Asia Global Crossing - formed last November as a joint venture between Global Crossing, Microsoft and Softbank - had been hoping to raise up to $900 million from a Nasdaq listing and $400 million from high yield debt. However, a decision to push the two issues back until September was taken this week after the company received 'comments' from the SEC as a result of its recent filing.
As one banker puts it: "The company knew that it only had a short window to access the market before it closes for the summer and when it realized it was going to miss it, it decided to hold back."
Goldman Sachs and Salomon Smith Barney are joint bookrunners for the equity portion, which comprises 53 million class-A common shares with a 7.95 million greenshoe. Indicative pricing had been pitched at $14 to $16.
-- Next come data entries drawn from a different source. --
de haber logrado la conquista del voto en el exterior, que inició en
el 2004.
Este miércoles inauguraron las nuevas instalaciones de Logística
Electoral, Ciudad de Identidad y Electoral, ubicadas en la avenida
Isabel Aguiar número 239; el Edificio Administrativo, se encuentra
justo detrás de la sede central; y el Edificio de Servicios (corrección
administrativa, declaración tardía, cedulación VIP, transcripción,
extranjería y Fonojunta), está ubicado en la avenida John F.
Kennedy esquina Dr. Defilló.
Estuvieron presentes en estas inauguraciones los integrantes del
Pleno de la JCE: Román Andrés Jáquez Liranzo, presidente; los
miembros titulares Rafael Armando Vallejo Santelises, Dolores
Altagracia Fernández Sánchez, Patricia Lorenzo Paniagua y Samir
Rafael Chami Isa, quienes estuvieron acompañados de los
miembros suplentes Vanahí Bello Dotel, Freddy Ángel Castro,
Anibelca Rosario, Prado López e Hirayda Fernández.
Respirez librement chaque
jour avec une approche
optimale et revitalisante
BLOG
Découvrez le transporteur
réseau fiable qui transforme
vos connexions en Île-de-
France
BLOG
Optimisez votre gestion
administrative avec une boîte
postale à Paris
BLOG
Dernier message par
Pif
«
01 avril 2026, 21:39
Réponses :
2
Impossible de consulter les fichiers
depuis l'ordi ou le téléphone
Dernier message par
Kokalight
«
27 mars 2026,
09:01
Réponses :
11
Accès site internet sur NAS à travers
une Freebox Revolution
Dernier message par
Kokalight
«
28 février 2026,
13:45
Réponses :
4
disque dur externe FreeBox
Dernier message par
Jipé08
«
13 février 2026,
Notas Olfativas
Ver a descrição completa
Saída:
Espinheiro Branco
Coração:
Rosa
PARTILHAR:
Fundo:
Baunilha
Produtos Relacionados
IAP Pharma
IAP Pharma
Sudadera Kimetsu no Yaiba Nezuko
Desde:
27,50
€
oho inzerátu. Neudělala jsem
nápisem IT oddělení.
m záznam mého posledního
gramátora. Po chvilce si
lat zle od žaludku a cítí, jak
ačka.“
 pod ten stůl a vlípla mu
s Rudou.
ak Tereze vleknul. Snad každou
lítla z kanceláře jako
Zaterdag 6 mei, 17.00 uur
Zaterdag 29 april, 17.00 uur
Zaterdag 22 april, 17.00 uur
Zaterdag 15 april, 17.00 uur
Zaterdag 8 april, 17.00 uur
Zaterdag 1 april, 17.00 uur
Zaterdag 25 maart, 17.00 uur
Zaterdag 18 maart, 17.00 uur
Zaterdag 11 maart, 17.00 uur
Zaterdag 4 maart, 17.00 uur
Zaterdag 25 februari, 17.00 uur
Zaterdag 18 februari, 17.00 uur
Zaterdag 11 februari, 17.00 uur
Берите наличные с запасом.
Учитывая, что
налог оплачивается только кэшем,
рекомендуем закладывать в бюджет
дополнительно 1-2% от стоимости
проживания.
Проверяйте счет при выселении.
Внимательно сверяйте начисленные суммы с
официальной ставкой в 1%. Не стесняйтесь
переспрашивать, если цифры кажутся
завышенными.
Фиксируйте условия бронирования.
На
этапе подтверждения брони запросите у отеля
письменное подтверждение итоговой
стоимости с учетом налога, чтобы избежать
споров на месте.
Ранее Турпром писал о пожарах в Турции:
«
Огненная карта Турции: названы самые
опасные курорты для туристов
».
For the debt portion, Chase Manhattan and Merrill Lynch have been mandated for a $400 million 10-year transaction, which is likely to carry either a BB- or high single-B rating, according to bankers.
In competition with Japan's NTT and Hong Kong's Pacific Century CyberWorks, Asia Global is hoping to become the region's first pan-Asian telecommunications carrier to provide integrated internet, data, voice and web-hosting services to wholesale and business customers. It owns 65% of Pacific Crossing-1, a fibre-optic subsea system connecting Japan and the United States, and is currently building East Asia Crossing, a 19,000 km fibre-optic subsea system interconnecting the whole Pacific Rim.
Global Crossing itself, is building a global internet protocol-based fibre-optic network, which will have more than 101,000 route miles, serving five continents, 27 countries and more than 200 major cities. For the first three months of the year, it reported recurring adjusted EBITDA of $401 million, up 23% from the fourth quarter's $325 million.
For the three months ended 31 March, Asia Global Crossing reported net income of $14.3 million on revenue of $75.8 million.